■ **Extracted page text data**:

--- START ---

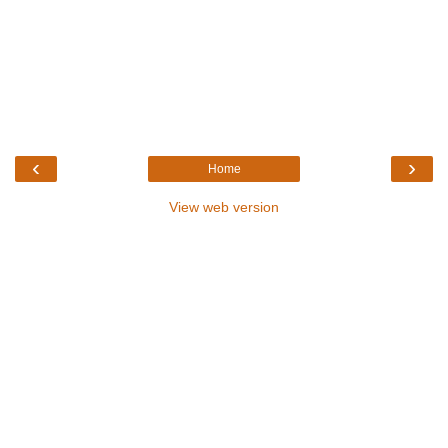
‹
›
Home
View web version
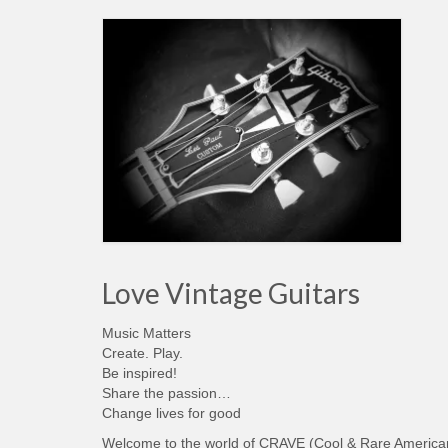
Love Vintage Guitars
Music Matters
Create. Play.
Be inspired!
Share the passion…
Change lives for good
Welcome to the world of CRAVE (Cool & Rare America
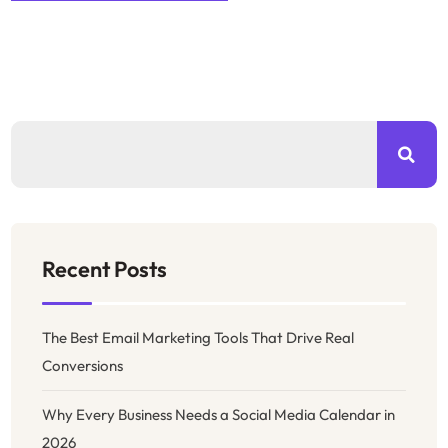
Recent Posts
The Best Email Marketing Tools That Drive Real
Conversions
Why Every Business Needs a Social Media Calendar in
2026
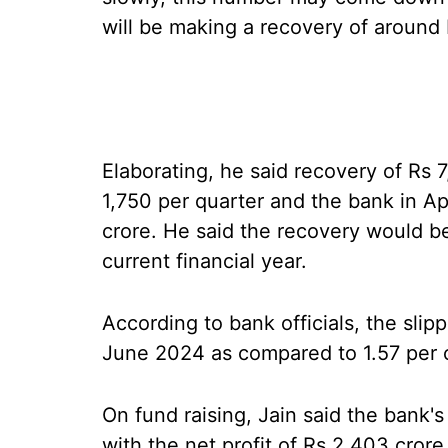
will be making a recovery of around R
Elaborating, he said recovery of Rs 7
1,750 per quarter and the bank in A
crore. He said the recovery would b
current financial year.
According to bank officials, the slip
June 2024 as compared to 1.57 per 
On fund raising, Jain said the bank'
with the net profit of Rs 2,403 cror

--- END ---

■ **TASK BRIEF**: Please copy the data above exactly, omitting the pictures.

■ **RESULT**:
‹
›
Home
View web version
Love Vintage Guitars
Music Matters
Create. Play.
Be inspired!
Share the passion…
Change lives for good
Welcome to the world of CRAVE (Cool & Rare America
Recent Posts
The Best Email Marketing Tools That Drive Real
Conversions
Why Every Business Needs a Social Media Calendar in
2026
will be making a recovery of around R
Elaborating, he said recovery of Rs 7
1,750 per quarter and the bank in A
crore. He said the recovery would b
current financial year.
According to bank officials, the slip
June 2024 as compared to 1.57 per 
On fund raising, Jain said the bank'
with the net profit of Rs 2,403 cror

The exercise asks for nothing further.